And now for a concise anthology of irrelevant blustering and vacuous smack-talking that SK can attach to his résumé.
It would be humorous if he wasn’t being completely serious:

 Get over this dispensationalism stage and you can begin to cut your teeth on real biblical theology.
 All the most biblical, doctrinally astute and discerning guys - like a Calvin, a Berkhof, a Vos - are amill.
 Playground. Just debate people who know their stuff.
 Debate them if you think you can make your reading of the Bible withstand scrutiny.
 Calvin, Berkhof, Vos...vs, Darby, Sperry, Chafer? Absolutely. There is a chasm between those two groups of theologians. Or, to put it another way, alot of altitude.
 Putting up Macarthur, Mohler, Morey against Calvin and Vos is like putting up literature scholars against Shakespeare and Tolstoy.
 You sound like the Federal Vision people who would lecture to and school the Westminster divines on the most fundamental points of doctrine.
 Take your confidence… onto something like the Narrow Mind.
 ...(you) are brave behind the keyboard
 You are in rather ridiculous territory
 You can grasp Reformed soteriology? Vos awaits!
 At the rate you're losing your peers, pretty soon you may be the last Reformed dispensationalist.
 James White… has stated he is amill.
 Dispensationalism is just bad doctrine.
 Dan needs to debate the Narrow Mind guys… but Dan won't be able to defend the indefensible.
 Dispensationalism is a false reading of the Bible.
 False and confused readings of the Bible need to be confronted… because (they) engender false doctrine and practice in myriad ways, spawning new confusions as time goes on.
 The Narrow Mind guys… know their doctrine and are able to present it clearly. This is why a dispensationalist would rather not debate them.
 See, some of us have it all…
 Federal Theology, it's powerful, and it's biblical.
 You don't know what you're missing. In many ways you don't know what you're missing.
 What you're missing is involved in the practice of the faith as well.
 We have to have understanding that Dan is defending something that is obviously not easy, or possible, to defend.
 Dan’s like, oh, a Roman Catholic apologist in a thread with alot of Sword of the Spirit wielding Protestants?
 ’DING DING DING DING DING!! blah, blah, blah, blah, blah’ is the response.
 There's no such thing as shallow Federal Theology
 Dispensationalism is inherently shallow.
 God love the smart dispensationalists, but even they have to avoid theologians such as Vos and Kline in the 20th century which is like having to avoid Calvin and early covenant theologians in an earlier era.
 (Abandoning dispensationalism) is like it's like becoming a conservative. Most everybody starts out default liberal when they havn't bothered to learn anything.
 Yes, it will rankle any dispensationalist… just as a liberal won't want to hear that when you get serious about learning about the world and human nature you naturally become not-a-liberal, but there it is.
 If you know, you know.
 When you see Federal Theology…you even get to have theologians like Vos and Kline, orthodox to the bone, who are actually bringing new insights in our time.
 Oh, come on. The temple in Ezekiel is hardly literal in its description.
 Why do you… ?? (insert unfounded accusations here) I'll tell you why: because you are in an untenable position.

### [RECORDS SUPPLIED]
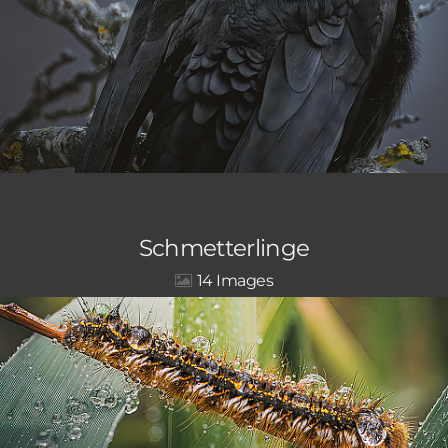
Schmetterlinge
14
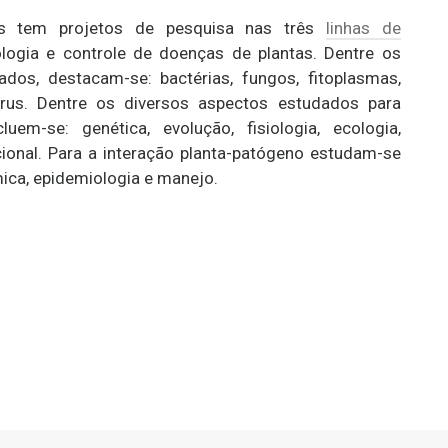
es tem projetos de pesquisa nas três
linhas de
iologia e controle de doenças de plantas. Dentre os
dos, destacam-se: bactérias, fungos, fitoplasmas,
rus. Dentre os diversos aspectos estudados para
uem-se: genética, evolução, fisiologia, ecologia,
ional. Para a interação planta-patógeno estudam-se
mica, epidemiologia e manejo.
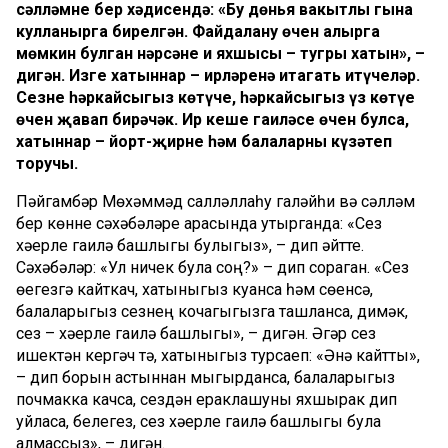
сәлләмнең бер хәдисендә: «Бу дөнья вакытлы гына
кулланырга бирелгән. Файдалану өчен алырга
мөмкин булган нәрсәнең иң яхшысы – тугры хатын», –
дигән. Изге хатыннар – ирләренә итагать итүчеләр.
Сезнең һәркайсыгыз көтүче, һәркайсыгыз үз көтүе
өчен җавап бирәчәк. Ир кеше гаиләсе өчен булса,
хатыннар – йорт-җирне һәм балаларны күзәтеп
торучы.
Пәйгамбәр Мөхәммәд салләллаһу галәйһи вә сәлләм
бер көнне сәхәбәләре арасында утырганда: «Сез
хәерле гаилә башлыгы булыгыз», – дип әйтте.
Сәхәбәләр: «Ул ничек була соң?» – дип сораган. «Сез
өегезгә кайткач, хатыныгыз куанса һәм сөенсә,
балаларыгыз сезнең кочагыгызга ташланса, димәк,
сез – хәерле гаилә башлыгы», – дигән. Әгәр сез
ишектән кергәч тә, хатыныгыз турсаеп: «Әнә кайтты»,
– дип борын астыннан мыгырданса, балаларыгыз
почмакка качса, сездән ераклашуны яхшырак дип
уйласа, белегез, сез хәерле гаилә башлыгы була
алмассыз», – дигән.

### [YOUR TASK]
Resume the text about dispensationalism, picking up right after its last line. The items stand apart from the text about dispensationalism and are separate material.

### [TASK RESULT]
 You have to rely on portions of Scripture that are least clear (and simply ignore any other Scripture that clears it up) to make your system hold water.
 You ignore Hebrews.
 You ignore, actually, the entire New Testament
 Read Gill and Barnes… and contend with them.
 Not having to defend novel systems concocted in the doctrinal golden age of the 19th century I don't need to reinvent any doctrinal wheels.
 You are pretending that your brave 'literal' view solves all problems with it.
 You want to demonize symbolic readings of Scripture. You have to do this, of course, to make your 19th century system work.
 Look what you are forced to argue for. Really very low-brow pitting of literal vs. figurative.
 Instead of taking one tortured step at a time why don't you look up and see the big picture.

Last but not least: SK’s "Golden Chain of Decoder Ring Eschatology"
(you gotta look waaaaaay down your nose at other Christians to see this “golden chain”!)

“When you get serious with biblical doctrine you first get drawn towards Calvinism. The soteriology. Five solas. Doctrines of grace. Then as you get a grasp of the whole that is the foundation of that doctrine you have gravitated towards Federal Theology (which is systematic covenant theology). And if you're really sharp you, like the young Zwingli, don't get hung up on ritualism or sacerdotalism, and you recognize that high church paedo Reformed and Presbyterians don't hold a copyright on Federal Theology.”

sk said...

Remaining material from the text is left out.